- _Work to be completed_
From the listing below, output only the lines starting at the line that has "left hip: (892, 213)" and ending at the line that has "right ankle: (589, 251)", exactly as they appear, ends included.

*** Begin section ***

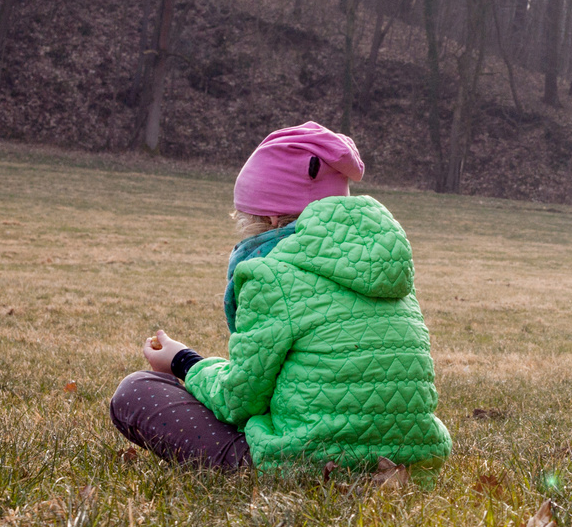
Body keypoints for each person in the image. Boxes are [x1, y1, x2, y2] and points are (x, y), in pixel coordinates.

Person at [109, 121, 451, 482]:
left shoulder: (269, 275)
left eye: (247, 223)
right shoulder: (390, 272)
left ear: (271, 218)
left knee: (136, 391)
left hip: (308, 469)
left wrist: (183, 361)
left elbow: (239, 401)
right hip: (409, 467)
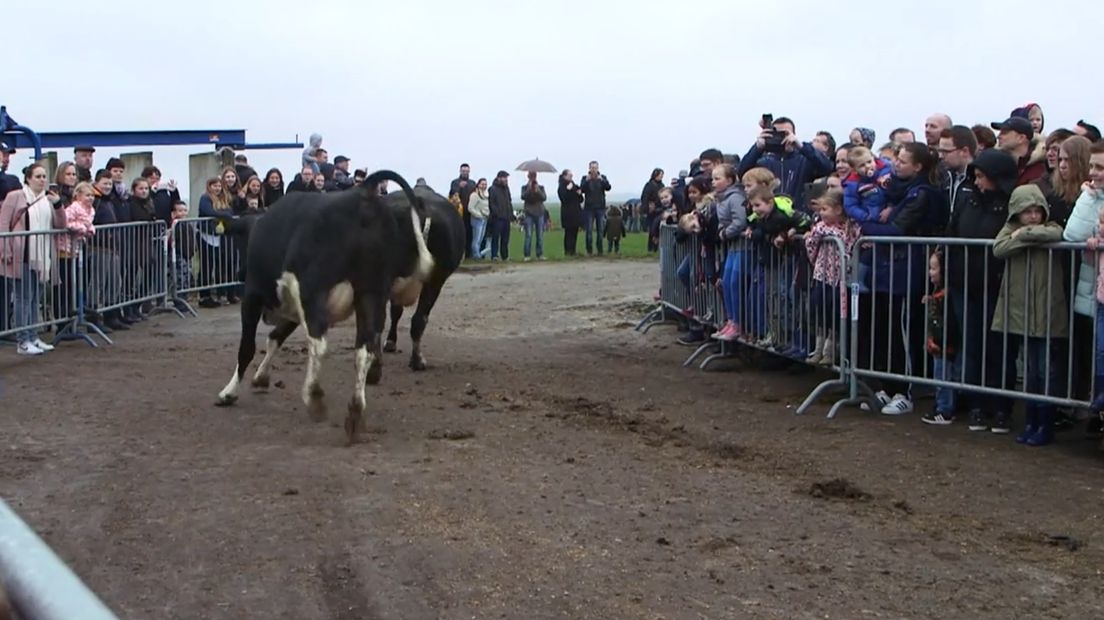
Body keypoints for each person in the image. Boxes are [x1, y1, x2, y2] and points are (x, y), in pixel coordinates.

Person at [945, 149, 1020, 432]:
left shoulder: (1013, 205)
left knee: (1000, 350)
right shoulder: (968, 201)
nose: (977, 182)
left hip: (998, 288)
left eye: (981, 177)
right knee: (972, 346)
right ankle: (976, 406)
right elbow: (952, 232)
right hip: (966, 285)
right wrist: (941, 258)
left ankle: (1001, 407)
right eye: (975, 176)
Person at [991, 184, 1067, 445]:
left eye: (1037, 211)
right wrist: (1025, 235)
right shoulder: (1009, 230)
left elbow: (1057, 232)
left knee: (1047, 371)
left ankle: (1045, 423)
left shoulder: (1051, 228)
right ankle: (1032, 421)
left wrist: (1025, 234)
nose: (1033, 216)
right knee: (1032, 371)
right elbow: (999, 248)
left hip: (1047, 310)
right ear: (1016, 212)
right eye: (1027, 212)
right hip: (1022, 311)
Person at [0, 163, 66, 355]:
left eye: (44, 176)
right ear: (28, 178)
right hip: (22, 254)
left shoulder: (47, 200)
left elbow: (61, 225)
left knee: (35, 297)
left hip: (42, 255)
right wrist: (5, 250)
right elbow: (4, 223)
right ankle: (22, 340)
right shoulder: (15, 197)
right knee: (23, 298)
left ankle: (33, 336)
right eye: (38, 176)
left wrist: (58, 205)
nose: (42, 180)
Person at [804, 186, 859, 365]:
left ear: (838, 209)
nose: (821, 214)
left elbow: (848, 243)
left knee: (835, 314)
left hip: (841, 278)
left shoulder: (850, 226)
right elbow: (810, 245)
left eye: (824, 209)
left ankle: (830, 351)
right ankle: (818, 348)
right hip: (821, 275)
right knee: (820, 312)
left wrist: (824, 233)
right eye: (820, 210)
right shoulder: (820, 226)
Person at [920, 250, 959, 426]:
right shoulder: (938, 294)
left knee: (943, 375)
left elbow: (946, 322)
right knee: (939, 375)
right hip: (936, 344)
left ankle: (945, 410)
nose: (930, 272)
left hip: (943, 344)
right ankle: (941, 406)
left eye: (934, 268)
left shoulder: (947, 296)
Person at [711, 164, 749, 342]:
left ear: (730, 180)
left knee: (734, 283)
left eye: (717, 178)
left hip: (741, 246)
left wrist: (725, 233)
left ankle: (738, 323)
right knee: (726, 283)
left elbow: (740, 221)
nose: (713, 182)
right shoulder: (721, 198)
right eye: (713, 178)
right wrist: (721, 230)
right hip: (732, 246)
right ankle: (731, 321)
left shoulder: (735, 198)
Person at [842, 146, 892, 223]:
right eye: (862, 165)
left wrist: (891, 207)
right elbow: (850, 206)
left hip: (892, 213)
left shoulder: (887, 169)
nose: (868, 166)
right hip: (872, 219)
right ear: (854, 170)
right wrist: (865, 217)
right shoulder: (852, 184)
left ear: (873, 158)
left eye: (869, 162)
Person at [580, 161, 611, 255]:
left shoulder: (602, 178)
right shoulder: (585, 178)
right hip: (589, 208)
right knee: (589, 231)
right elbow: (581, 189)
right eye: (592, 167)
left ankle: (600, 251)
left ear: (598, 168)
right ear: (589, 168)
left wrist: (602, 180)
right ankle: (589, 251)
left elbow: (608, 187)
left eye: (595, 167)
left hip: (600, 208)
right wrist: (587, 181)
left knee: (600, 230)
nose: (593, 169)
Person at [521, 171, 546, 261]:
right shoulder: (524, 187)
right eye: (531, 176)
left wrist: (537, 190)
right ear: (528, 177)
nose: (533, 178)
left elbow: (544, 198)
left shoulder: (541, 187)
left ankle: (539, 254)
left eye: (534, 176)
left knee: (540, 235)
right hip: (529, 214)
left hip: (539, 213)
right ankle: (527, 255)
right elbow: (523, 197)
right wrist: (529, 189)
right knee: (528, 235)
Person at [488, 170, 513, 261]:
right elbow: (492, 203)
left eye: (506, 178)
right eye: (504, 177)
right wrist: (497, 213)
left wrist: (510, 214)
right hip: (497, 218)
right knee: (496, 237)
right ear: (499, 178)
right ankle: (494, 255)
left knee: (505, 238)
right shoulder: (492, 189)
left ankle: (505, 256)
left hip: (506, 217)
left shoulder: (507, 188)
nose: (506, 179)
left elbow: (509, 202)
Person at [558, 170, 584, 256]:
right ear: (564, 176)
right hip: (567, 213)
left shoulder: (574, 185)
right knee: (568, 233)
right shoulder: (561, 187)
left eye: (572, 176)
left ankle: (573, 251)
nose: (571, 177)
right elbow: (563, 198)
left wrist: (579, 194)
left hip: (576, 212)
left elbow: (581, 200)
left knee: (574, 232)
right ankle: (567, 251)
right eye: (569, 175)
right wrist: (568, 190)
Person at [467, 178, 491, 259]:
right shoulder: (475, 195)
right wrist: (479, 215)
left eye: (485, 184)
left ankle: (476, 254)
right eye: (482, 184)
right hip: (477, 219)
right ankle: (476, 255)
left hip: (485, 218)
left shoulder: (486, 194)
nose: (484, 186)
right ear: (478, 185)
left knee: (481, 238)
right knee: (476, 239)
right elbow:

*** End section ***
*** Begin section ***

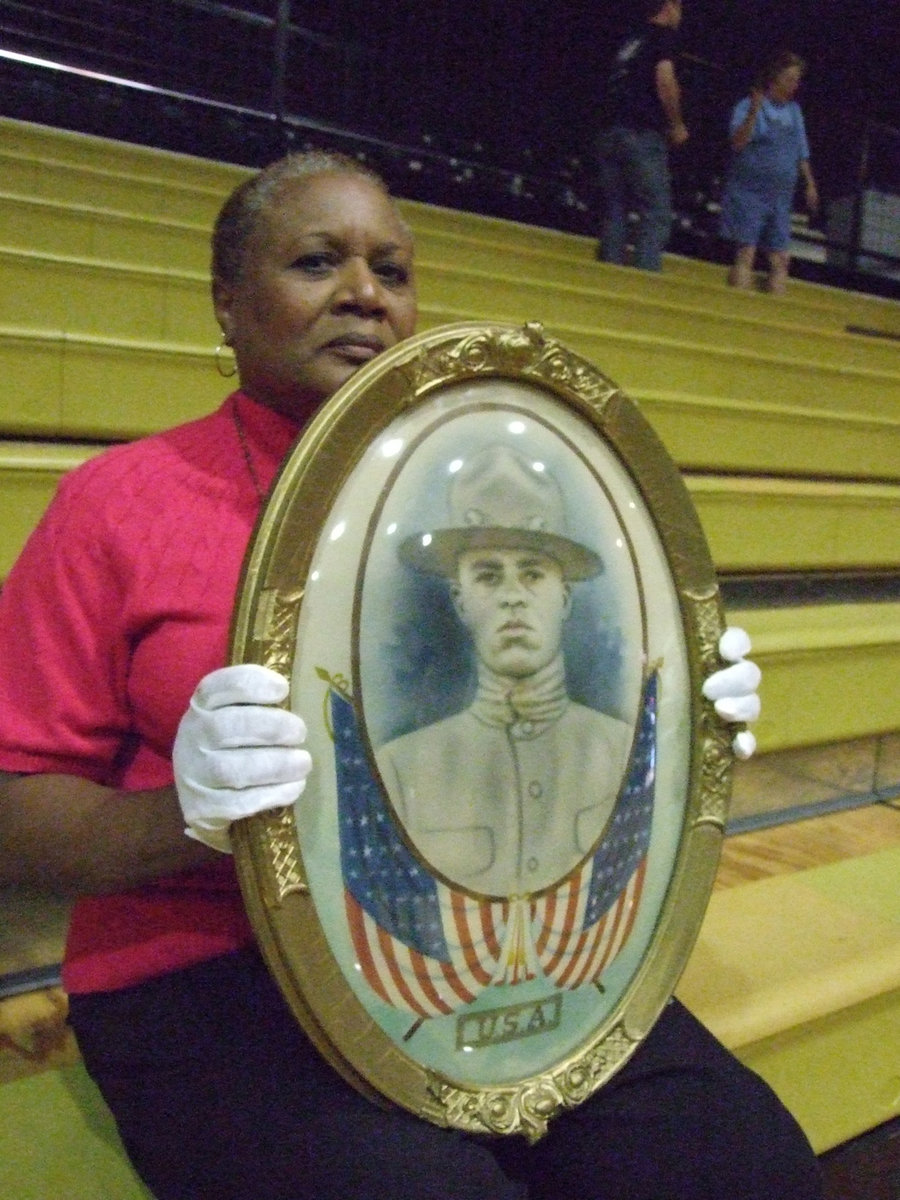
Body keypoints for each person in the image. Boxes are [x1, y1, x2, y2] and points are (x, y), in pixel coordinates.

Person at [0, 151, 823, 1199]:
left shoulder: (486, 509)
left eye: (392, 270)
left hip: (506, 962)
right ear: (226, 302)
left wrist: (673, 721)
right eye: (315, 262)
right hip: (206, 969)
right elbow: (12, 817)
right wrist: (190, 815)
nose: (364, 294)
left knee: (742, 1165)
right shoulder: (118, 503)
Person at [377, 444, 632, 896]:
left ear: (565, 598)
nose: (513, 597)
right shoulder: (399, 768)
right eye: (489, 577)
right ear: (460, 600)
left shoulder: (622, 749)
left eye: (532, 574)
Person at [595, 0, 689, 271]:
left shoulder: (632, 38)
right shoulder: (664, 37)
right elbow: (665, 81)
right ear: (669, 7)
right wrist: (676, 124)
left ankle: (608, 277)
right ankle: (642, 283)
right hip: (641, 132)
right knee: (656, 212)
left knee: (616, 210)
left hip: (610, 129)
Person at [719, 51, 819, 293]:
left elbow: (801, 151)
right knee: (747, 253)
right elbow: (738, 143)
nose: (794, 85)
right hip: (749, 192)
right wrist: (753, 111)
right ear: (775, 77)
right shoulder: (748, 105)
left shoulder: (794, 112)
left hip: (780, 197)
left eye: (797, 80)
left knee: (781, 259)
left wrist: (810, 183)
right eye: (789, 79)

*** End section ***

- _Exercise result_
left hip: (892, 213)
left shoulder: (887, 169)
nose: (868, 166)
right hip: (872, 219)
right ear: (854, 170)
right wrist: (865, 217)
right shoulder: (852, 184)
left ear: (873, 158)
left eye: (869, 162)
Person at [580, 161, 611, 255]:
left shoulder: (602, 178)
right shoulder: (585, 178)
right hip: (589, 208)
right knee: (589, 231)
right elbow: (581, 189)
right eye: (592, 167)
left ankle: (600, 251)
left ear: (598, 168)
right ear: (589, 168)
left wrist: (602, 180)
right ankle: (589, 251)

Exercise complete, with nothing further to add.